BEGIN SOURCE MATERIAL

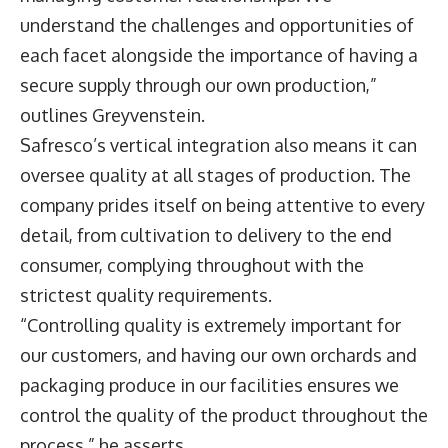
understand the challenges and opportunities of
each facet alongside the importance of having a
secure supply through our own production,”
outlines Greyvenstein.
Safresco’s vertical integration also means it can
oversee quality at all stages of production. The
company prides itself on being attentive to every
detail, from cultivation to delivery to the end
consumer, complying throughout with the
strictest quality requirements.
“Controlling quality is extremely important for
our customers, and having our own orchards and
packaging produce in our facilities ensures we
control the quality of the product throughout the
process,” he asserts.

END SOURCE MATERIAL
BEGIN SOURCE MATERIAL

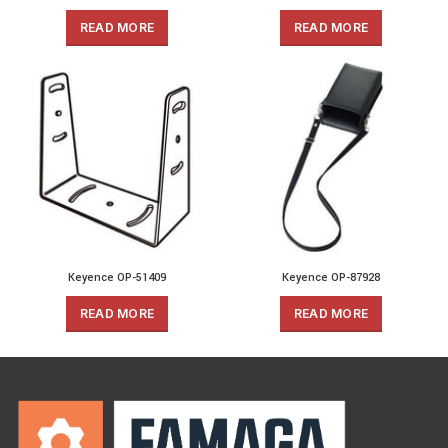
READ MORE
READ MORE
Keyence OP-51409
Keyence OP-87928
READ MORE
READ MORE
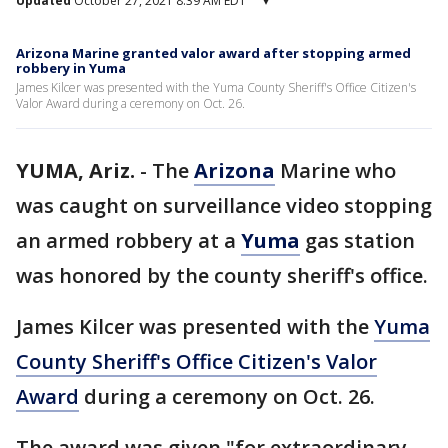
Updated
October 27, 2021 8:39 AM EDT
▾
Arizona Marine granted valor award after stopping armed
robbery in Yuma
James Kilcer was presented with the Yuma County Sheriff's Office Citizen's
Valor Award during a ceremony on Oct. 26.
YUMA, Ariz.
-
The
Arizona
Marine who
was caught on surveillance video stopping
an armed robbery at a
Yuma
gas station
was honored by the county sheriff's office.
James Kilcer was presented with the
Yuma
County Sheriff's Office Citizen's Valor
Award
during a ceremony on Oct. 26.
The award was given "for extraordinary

END SOURCE MATERIAL

-- BRIEF --
Update everything from the line with "understand the challenges" down to the line with "strictest quality requirements." in the entries above so that "production" becomes "output" throughout, leaving all else unchanged.

-- RESULT OF THE EXERCISE --
understand the challenges and opportunities of
each facet alongside the importance of having a
secure supply through our own output,”
outlines Greyvenstein.
Safresco’s vertical integration also means it can
oversee quality at all stages of output. The
company prides itself on being attentive to every
detail, from cultivation to delivery to the end
consumer, complying throughout with the
strictest quality requirements.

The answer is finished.